In a statement issued a few hours after imposition of the penalty, Pizarro said SCE was “disappointed” and “respectfully disagreed” with the CPUC action. The utility company has consistently argued that the meetings themselves were not in violation of the rules.

The CPUC accused Edison of “an aggregate of choices made by SCE and its employee, Mr. Pickett, which illustrate a pattern of lax oversight and grossly negligent disregard for the Commission’s Rules. The net effect is a series of acts and omissions favoring non-disclosure over disclosure of one-on-one communications with decisionmakers.”

One question went unanswered in the commission’s documents accompanying the imposition of the fine: Where was Michael Peevey in all this?

State agents served search warrants on the CPUC seeking “any and all records” on the San Onofre shutdown.

As president of the CPUC, Peevey was a participant in meeting after meeting, the non-disclosure of which was found to be in violation of commission rules. It wasn’t determined that Peevey was aware of any impropriety, and it wasn’t up to him to disclose the meetings, although in addition to being president of the PUC, he was an experienced utility company executive, and indeed the former head of SCE.

In January 2015, the California attorney general’s office executed a search warrant on Peevey’s La Cañada Flintridge home in Southern California. Items seized in the search included computer equipment, electronic memory devices and handwritten notes on Hotel Bristol, Warsaw, stationery.

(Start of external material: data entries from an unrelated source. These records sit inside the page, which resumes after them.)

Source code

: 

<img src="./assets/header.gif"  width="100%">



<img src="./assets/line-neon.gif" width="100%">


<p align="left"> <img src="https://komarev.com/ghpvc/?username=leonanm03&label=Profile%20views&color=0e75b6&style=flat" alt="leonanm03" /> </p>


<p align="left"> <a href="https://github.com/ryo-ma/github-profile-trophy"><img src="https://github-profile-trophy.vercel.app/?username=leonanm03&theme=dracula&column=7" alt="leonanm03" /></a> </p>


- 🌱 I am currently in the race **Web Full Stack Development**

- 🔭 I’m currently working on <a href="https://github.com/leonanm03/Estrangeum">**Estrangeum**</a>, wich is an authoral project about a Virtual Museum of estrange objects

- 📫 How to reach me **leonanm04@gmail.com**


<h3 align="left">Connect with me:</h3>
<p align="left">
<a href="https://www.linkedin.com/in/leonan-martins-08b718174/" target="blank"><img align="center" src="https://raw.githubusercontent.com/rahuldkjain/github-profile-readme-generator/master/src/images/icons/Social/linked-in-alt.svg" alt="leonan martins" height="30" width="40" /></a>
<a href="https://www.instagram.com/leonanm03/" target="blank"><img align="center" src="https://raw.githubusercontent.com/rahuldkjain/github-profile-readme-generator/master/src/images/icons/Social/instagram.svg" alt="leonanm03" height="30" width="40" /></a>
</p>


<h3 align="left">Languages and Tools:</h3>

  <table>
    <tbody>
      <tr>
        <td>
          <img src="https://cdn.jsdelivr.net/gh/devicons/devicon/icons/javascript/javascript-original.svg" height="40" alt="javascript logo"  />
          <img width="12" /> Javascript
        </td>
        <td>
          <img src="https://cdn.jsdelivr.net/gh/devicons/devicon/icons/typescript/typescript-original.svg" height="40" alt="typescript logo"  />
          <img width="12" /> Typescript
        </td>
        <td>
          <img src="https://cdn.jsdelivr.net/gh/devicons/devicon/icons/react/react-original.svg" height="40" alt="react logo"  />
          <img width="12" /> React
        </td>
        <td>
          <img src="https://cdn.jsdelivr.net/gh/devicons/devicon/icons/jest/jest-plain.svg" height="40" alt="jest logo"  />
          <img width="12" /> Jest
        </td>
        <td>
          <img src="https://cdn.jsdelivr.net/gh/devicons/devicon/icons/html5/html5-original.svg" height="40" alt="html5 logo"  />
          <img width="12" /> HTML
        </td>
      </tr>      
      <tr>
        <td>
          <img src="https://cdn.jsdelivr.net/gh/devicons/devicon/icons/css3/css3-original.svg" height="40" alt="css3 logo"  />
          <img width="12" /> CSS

On June 5, state agents served search warrants at the CPUC’s San Francisco and Los Angeles-area headquarters seeking “any and all records” on the San Onofre shutdown between the day of the leak in on the last day of January 2012 and January of 2015.

Asked for a status report on the investigations, Department of Justice spokeswoman Rachele Huennekens said, “We can’t comment on potential or ongoing investigations, even to confirm or deny them, in order to protect the integrity of any investigation.”

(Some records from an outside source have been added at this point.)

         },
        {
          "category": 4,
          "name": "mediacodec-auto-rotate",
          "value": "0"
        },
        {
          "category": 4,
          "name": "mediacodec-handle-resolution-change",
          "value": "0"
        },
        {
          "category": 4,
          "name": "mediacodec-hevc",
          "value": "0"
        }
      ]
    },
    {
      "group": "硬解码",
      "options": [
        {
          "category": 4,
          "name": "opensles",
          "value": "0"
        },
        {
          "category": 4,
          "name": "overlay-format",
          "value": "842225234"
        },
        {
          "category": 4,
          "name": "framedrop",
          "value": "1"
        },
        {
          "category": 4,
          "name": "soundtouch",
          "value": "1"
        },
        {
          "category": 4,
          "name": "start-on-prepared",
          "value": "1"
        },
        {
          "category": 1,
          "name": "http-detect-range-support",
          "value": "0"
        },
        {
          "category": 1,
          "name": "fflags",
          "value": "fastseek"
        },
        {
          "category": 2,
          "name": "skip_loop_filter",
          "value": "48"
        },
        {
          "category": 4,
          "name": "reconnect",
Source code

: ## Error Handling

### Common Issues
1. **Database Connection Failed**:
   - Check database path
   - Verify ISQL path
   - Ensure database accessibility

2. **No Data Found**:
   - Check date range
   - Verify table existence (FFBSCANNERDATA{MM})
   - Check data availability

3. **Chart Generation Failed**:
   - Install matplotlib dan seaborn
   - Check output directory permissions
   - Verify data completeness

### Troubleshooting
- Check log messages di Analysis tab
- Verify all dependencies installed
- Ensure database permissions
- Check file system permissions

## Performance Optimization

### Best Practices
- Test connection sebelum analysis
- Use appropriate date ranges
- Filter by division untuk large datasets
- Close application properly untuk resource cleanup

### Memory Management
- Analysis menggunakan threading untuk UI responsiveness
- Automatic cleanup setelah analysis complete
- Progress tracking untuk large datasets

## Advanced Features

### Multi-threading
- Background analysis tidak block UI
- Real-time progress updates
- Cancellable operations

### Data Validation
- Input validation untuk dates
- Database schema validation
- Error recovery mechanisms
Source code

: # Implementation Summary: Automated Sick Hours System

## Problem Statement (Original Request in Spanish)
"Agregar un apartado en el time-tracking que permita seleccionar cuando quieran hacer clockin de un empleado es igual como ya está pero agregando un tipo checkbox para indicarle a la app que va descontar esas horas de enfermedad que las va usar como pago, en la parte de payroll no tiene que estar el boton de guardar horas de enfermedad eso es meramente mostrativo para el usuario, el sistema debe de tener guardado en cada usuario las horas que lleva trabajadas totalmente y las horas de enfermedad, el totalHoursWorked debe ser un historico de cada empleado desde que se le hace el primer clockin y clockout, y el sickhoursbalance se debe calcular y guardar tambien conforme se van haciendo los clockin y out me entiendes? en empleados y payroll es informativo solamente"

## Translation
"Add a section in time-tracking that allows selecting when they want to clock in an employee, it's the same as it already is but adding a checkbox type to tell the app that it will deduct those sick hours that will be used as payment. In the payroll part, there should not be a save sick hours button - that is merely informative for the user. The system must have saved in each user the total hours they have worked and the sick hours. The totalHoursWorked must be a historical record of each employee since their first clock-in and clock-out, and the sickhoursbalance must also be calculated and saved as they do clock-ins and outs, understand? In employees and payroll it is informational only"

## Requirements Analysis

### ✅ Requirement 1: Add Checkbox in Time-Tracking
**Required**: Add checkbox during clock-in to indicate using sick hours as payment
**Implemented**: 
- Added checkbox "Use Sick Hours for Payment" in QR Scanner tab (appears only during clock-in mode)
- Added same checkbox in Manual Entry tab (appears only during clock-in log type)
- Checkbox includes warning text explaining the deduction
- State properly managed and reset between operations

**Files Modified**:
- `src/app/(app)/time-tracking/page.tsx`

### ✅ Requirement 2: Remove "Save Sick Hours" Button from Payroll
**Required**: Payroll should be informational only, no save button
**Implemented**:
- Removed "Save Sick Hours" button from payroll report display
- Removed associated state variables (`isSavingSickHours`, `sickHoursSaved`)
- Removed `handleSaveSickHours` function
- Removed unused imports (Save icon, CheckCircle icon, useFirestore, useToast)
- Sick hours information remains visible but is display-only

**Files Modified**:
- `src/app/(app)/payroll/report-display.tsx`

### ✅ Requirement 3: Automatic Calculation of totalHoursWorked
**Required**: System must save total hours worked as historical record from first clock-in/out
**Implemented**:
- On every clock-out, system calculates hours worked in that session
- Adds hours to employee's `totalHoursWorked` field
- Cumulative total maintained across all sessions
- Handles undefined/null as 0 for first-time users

 For months, news reports have detailed what appears to be a mutually supportive — some have used the word “cozy” — relationship between the commission, the Pacific Gas & Electric Company and Southern California Edison.

To some observers, the relationship between the commission and the utilities would come under the definition of “Regulatory Capture.”

The language used by critics of CPUC has not always been drab. San Diego attorney Maria Severson, who has sued the commission and Edison in connection with the San Onofre station, told Jeff McDonald of the San Diego Union-Tribune the situation “… is a corroded spigot running filthy with greed and lies.”

Meanwhile, Gov. Jerry Brown has busied himself with vetoing six bills aimed at reforming the CPUC. Brown said the bills had some “needed and important reforms,” but contained “various technical and conflicting issues” and were too complicated and expensive.

Assemblymember Anthony Rendon, the Lakewood Democrat who authored the package and is the incoming Assembly speaker, pronounced himself “disappointed.”

Rendon said the public’s trust in government needed to be rebuilt, and “Each and every day dysfunction continues at the CPUC, that trust erodes.”

To some observers, the relationship between the commission and the utilities would come under the definition of “Regulatory Capture.”

The authoritative Investopedia defines regulatory capture this way:

Regulatory capture is … the process by which regulatory agencies eventually come to be dominated by the very industries they were charged with regulating. Regulatory capture happens when a regulatory agency, formed to act in the public’s interest, eventually acts in ways that benefit the industry it is supposed to be regulating, rather than the public.”

If that is indeed the situation that has existed, the CPUC last week began a multi-million-dollar effort to turn things around.